* **Problem**: Scan the entries for lines with the word "consent" and copy those lines.

+++ Dataset entries

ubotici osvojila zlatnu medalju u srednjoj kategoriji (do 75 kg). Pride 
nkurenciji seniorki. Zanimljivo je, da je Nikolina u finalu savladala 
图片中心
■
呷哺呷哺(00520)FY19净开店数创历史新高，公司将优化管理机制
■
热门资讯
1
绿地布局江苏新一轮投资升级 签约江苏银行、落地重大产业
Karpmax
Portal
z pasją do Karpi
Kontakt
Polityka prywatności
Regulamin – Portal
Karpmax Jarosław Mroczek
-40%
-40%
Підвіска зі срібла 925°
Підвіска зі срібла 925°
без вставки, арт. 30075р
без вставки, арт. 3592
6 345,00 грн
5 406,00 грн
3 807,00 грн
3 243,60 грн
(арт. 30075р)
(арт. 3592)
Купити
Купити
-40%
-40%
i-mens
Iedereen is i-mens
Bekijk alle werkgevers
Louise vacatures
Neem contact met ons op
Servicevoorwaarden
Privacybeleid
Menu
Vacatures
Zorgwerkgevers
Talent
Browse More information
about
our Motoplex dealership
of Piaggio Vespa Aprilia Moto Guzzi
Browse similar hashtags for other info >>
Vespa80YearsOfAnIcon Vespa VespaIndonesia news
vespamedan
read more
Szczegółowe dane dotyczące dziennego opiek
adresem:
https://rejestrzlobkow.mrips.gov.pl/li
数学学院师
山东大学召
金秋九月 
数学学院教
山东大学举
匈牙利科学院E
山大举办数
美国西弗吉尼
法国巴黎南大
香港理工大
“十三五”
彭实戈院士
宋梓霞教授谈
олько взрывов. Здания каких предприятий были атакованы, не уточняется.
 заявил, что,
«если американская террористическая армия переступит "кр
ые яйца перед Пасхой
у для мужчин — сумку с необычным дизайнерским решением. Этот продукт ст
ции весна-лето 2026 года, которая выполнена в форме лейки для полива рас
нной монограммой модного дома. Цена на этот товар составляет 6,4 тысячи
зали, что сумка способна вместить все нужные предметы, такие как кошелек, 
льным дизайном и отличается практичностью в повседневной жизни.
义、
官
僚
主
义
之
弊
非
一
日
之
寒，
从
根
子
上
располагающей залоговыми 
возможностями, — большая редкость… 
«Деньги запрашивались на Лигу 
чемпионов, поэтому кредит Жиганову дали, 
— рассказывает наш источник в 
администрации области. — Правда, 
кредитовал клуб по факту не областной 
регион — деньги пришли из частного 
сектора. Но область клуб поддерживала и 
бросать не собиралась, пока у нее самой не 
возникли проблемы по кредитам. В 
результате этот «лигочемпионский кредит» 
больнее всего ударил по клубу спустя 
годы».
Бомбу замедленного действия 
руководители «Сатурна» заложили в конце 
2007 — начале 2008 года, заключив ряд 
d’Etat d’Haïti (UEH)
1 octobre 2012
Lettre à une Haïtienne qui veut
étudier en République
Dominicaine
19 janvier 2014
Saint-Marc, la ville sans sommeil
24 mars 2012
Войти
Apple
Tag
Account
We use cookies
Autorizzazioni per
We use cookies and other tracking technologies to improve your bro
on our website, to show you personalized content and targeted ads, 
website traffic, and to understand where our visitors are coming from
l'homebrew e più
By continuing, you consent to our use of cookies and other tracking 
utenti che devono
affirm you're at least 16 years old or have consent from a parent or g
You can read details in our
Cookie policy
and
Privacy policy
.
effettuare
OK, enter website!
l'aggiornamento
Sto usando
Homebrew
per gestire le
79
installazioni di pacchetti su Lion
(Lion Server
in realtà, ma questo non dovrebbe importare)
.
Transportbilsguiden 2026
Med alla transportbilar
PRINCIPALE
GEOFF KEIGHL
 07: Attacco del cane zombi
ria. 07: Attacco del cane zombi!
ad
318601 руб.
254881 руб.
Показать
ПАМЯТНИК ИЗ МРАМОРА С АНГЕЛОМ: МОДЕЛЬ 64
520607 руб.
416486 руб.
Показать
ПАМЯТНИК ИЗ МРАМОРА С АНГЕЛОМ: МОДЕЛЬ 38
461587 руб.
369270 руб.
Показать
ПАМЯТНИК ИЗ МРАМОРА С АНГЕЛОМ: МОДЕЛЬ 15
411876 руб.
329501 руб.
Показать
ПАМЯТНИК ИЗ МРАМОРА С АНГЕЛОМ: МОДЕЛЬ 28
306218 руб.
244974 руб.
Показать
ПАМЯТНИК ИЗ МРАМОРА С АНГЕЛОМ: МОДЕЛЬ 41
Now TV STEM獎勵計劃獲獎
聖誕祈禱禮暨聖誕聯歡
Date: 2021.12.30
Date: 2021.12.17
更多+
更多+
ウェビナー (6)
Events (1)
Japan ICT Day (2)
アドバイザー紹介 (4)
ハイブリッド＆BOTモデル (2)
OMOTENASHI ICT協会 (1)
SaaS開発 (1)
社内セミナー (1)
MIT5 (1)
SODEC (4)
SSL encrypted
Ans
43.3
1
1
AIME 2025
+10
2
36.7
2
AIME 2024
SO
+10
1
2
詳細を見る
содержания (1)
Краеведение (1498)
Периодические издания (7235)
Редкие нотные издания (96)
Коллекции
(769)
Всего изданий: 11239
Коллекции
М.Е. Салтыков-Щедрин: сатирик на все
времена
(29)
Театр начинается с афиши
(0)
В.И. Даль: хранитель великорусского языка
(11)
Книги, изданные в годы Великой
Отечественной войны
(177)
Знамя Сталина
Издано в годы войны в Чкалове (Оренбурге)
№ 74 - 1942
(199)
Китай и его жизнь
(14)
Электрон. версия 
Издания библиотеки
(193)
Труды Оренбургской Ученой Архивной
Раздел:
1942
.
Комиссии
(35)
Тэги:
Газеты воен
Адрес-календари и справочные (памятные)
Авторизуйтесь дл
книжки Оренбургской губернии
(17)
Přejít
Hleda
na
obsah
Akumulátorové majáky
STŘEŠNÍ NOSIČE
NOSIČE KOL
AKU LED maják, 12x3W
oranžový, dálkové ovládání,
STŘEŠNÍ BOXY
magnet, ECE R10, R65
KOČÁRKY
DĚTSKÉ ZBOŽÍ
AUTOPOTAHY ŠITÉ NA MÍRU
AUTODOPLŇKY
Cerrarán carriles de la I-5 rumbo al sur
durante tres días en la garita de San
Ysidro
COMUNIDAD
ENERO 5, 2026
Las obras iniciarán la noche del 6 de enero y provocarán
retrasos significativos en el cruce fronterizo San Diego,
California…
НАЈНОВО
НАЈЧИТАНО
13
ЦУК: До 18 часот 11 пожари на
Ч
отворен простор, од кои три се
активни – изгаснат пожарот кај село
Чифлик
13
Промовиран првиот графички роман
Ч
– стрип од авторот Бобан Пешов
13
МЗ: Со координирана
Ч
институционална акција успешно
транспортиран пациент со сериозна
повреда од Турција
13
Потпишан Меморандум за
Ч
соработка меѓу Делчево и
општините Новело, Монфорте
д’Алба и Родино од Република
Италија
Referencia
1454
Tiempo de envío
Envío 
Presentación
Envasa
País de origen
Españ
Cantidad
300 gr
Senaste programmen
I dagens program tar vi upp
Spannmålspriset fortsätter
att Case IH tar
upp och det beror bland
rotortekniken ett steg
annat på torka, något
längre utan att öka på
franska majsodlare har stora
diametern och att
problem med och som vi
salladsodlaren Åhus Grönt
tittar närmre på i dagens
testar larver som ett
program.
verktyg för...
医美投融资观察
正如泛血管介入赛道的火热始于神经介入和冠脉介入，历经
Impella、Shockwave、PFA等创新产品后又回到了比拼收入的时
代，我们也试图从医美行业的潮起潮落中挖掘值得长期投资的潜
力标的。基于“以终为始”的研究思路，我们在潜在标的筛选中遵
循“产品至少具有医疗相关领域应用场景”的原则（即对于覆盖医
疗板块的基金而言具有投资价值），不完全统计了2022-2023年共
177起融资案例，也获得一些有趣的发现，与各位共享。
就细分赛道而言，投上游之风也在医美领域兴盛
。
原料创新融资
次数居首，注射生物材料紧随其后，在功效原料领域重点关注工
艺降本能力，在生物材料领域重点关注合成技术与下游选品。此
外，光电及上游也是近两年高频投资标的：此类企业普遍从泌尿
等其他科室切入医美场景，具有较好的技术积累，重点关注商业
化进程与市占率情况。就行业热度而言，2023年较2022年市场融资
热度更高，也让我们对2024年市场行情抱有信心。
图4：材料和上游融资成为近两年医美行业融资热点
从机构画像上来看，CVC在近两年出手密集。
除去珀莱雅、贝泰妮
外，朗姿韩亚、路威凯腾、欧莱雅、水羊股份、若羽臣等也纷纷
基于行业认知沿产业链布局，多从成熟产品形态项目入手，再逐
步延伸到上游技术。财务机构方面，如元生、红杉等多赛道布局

++++++

* **Answer space**:
By continuing, you consent to our use of cookies and other tracking 
affirm you're at least 16 years old or have consent from a parent or g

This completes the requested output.